Tuliskan ulang baris-baris materi tanpa perubahan apa pun, mulai dari awal materi sampai baris yang memuat "segurança, como certificados", termasuk baris tersebut. Jangan sertakan gambar dalam jawaban.

****************

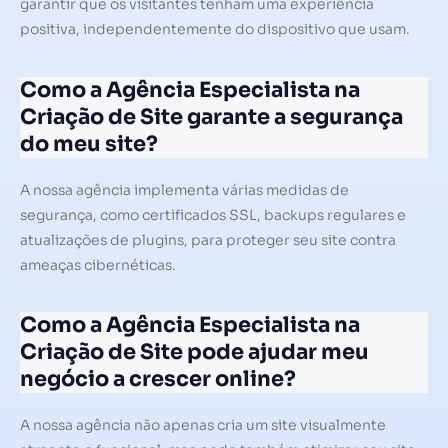
garantir que os visitantes tenham uma experiência
positiva, independentemente do dispositivo que usam.
Como a Agência Especialista na
Criação de Site garante a segurança
do meu site?
A nossa agência implementa várias medidas de
segurança, como certificados SSL, backups regulares e
atualizações de plugins, para proteger seu site contra
ameaças cibernéticas.
Como a Agência Especialista na
Criação de Site pode ajudar meu
negócio a crescer online?
A nossa agência não apenas cria um site visualmente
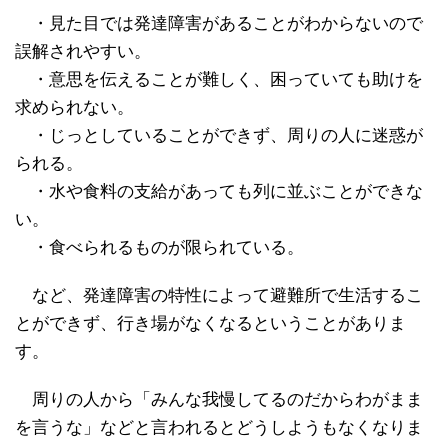
・見た目では発達障害があることがわからないので
誤解されやすい。
・意思を伝えることが難しく、困っていても助けを
求められない。
・じっとしていることができず、周りの人に迷惑が
られる。
・水や食料の支給があっても列に並ぶことができな
い。
・食べられるものが限られている。
など、発達障害の特性によって避難所で生活するこ
とができず、行き場がなくなるということがありま
す。
周りの人から「みんな我慢してるのだからわがまま
を言うな」などと言われるとどうしようもなくなりま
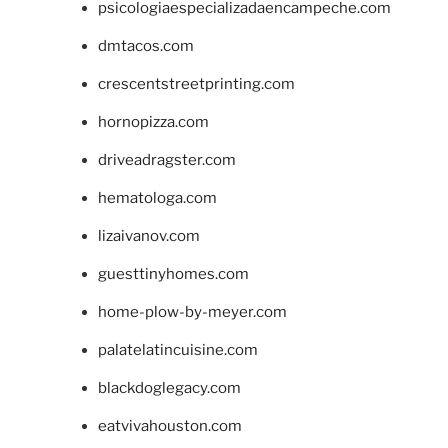
psicologiaespecializadaencampeche.com
dmtacos.com
crescentstreetprinting.com
hornopizza.com
driveadragster.com
hematologa.com
lizaivanov.com
guesttinyhomes.com
home-plow-by-meyer.com
palatelatincuisine.com
blackdoglegacy.com
eatvivahouston.com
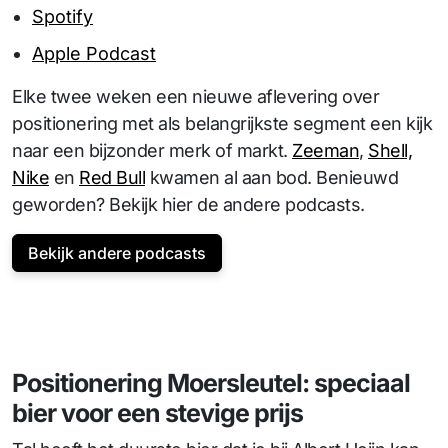
Spotify
Apple Podcast
Elke twee weken een nieuwe aflevering over
positionering met als belangrijkste segment een kijk
naar een bijzonder merk of markt.
Zeeman
,
Shell,
Nike
en
Red Bull
kwamen al aan bod. Benieuwd
geworden? Bekijk hier de andere podcasts.
Bekijk andere podcasts
Positionering Moersleutel: speciaal
bier voor een stevige prijs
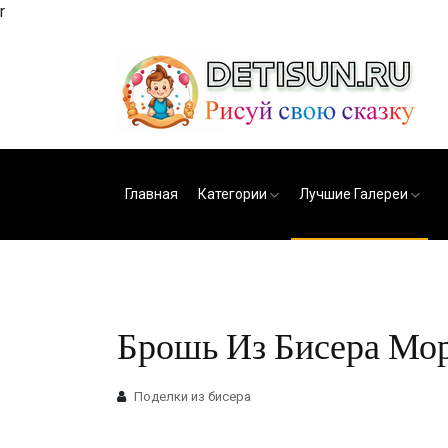
r
Главная
Категории
Лучшие Галереи
Брошь Из Бисера Мор
Поделки из бисера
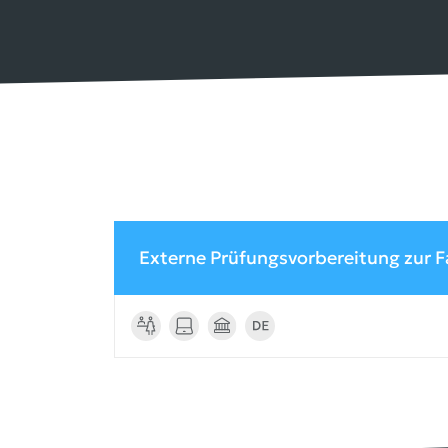
Externe Prüfungsvorbereitung zur Fa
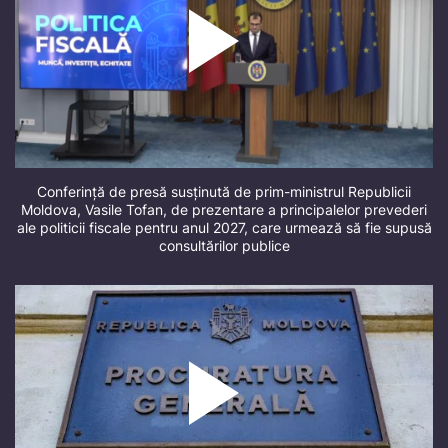
Conferință de presă susținută de prim-ministrul Republicii
Moldova, Vasile Tofan, de prezentare a principalelor prevederi
ale politicii fiscale pentru anul 2027, care urmează să fie supusă
consultărilor publice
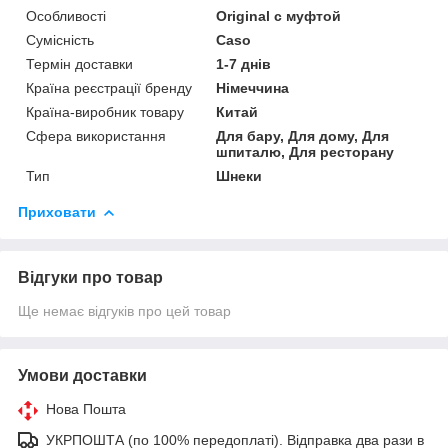
Особливості
Original с муфтой
Сумісність
Caso
Термін доставки
1-7 днів
Країна реєстрації бренду
Німеччина
Країна-виробник товару
Китай
Сфера використання
Для бару, Для дому, Для
шпиталю, Для ресторану
Тип
Шнеки
Приховати
Відгуки про товар
Ще немає відгуків про цей товар
Умови доставки
Нова Пошта
УКРПОШТА (по 100% передоплаті). Відправка два рази в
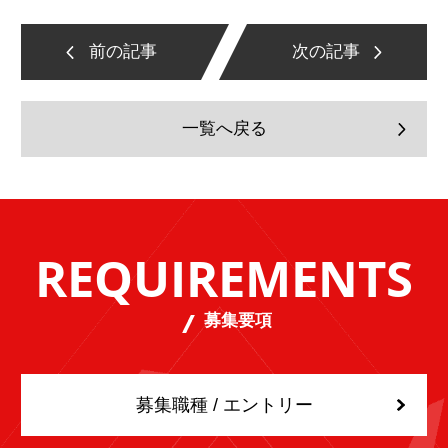
前の記事
次の記事
一覧へ戻る
REQUIREMENTS
募集要項
募集職種 / エントリー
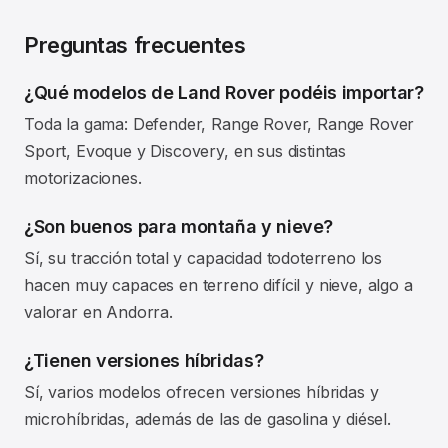
Preguntas frecuentes
¿Qué modelos de Land Rover podéis importar?
Toda la gama: Defender, Range Rover, Range Rover
Sport, Evoque y Discovery, en sus distintas
motorizaciones.
¿Son buenos para montaña y nieve?
Sí, su tracción total y capacidad todoterreno los
hacen muy capaces en terreno difícil y nieve, algo a
valorar en Andorra.
¿Tienen versiones híbridas?
Sí, varios modelos ofrecen versiones híbridas y
microhíbridas, además de las de gasolina y diésel.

****************

» **Hasil Tugas Ini**
garantir que os visitantes tenham uma experiência
positiva, independentemente do dispositivo que usam.
Como a Agência Especialista na
Criação de Site garante a segurança
do meu site?
A nossa agência implementa várias medidas de
segurança, como certificados SSL, backups regulares e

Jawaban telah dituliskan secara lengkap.